Weh - Origins

Review

WEH ist ein mir bis dato völlig unbekanntes Akustik-Folk-Projekt aus Norwegen, welches mit „Origins“ eine Retrospektive sowie eine Aussicht auf die Zukunft des eigenen Schaffens veröffentlicht.

„Origins“ stellt eine chronologische Übersicht des Schaffens von WEH dar. Angefangen mit den Frühwerken der Jahre 2002-2004 auf der ersten CD (der EP „The Death“, und den zwei Demos „All The Sinners Are Sleeping Now“ und „The Coffee’s Cold In The Morning“) und neueren Werken des Zeitraums 2005-2010 auf der zweiten CD (einem WINDIR-Cover, den beiden Demos „Hoof & Horn“ und „North“, sowie 5 neuen Aufnahmen, und einem unveröffentlichten Lied aus dem Jahre 2009).

Dabei kann man wirklich schön die Entwicklung und die Verfeinerung des Stils von WEH ablesen.

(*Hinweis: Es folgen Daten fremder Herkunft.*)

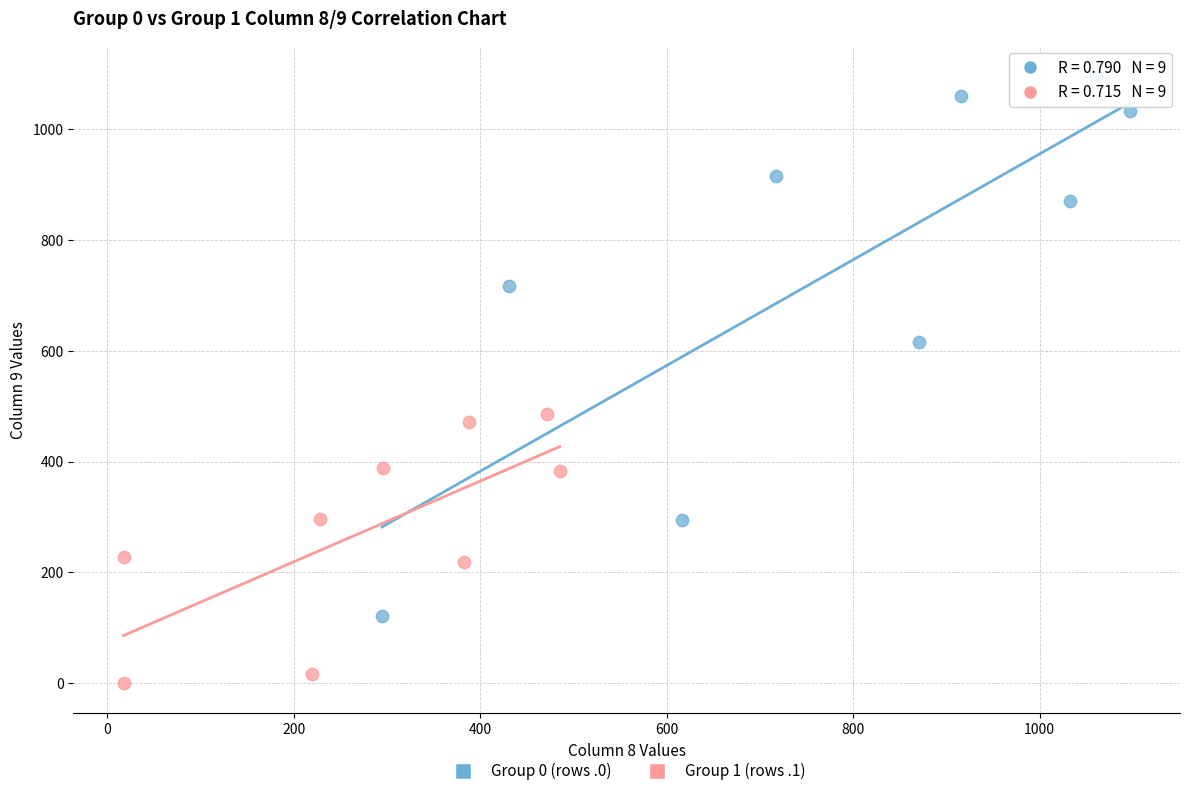

Which series has the largest Y range (max minus min)?

Group 0 (rows .0)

Über die Jahre gleich geblieben sind dabei aber die Grundzutaten: eine meist entspannt gespielte Akustikgitarre plus der Stimme von Sänger Erik E., die manchmal von hintergründigen Growls gekreuzt wird. Gelegentlich minimal akzentuiert von Synthesizern, Percussion, Bass oder Samples.

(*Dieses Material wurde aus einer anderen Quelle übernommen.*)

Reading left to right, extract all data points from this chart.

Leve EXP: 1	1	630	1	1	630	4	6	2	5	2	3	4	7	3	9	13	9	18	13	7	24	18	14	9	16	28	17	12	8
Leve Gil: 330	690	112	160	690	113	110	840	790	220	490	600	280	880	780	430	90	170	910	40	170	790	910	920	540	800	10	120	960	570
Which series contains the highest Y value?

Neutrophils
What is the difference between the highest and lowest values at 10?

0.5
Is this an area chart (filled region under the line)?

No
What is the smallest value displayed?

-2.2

Veränderung gibt es zum einen in der Stimmung: wo die frühen Lieder mit ihrer deutlichen Singer / Songwriter-Note noch eine gewisse Leichtigkeit ausstrahlten, da sind die späten Stücke nachdenklicher, bestimmter, verschieben sich mehr in Richtung des dunklen Folk. Zum Anderen hat sich auch die musikalische Reife gewandelt, mit der die Stücke dargeboten werden. Sind es anfangs noch viele einzelne Ideen, die dann in vielen kurzen und simpel aufgebauten Stücken resultieren, so sind es in der zweiten Hälfte längere, schön aufgebaute Stücke mit einem klaren Spannungsbogen, mitreißender weil rauer und dunkler Stimme und herzlich schönen Melodien. Direkt ab dem ersten Titel der 2006er Demo „Hoof & Horn“, steigt die musikalische Qualität und Klasse merklich. Die Stücke bleiben im Ohr, sind atmosphärisch dicht und lösen zumindest bei mir des öfteren Gänsehaut aus.

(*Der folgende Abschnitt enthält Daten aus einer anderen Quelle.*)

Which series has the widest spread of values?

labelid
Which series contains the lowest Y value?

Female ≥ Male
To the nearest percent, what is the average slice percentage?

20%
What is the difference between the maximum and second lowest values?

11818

Wie oben schon beschrieben, quantitativ ist dieses Release über jeden Zweifel erhaben. Zwei CDs mit jeweils einer Spielzeit von annähernd einer Stunde sind wirklich eine Menge Material. Qualitativ ist es ein wenig anders, ist die erste Hälfte zwar auch nicht schlecht, fällt sie im vergleich zur wirklich guten zweiten Hälfte aber ab. Jedoch, jedem, der an schönem Folk der nachdenklichen Art Freude findet, sei „Origins“ absolut empfohlen. Schon allein wegen der zweiten CD, denn allein diese würde einen Kauf rechtfertigen. Und ich meinerseits verbleibe mit Spannung ob des nächsten, dann hoffentlich vollwertigen Albums.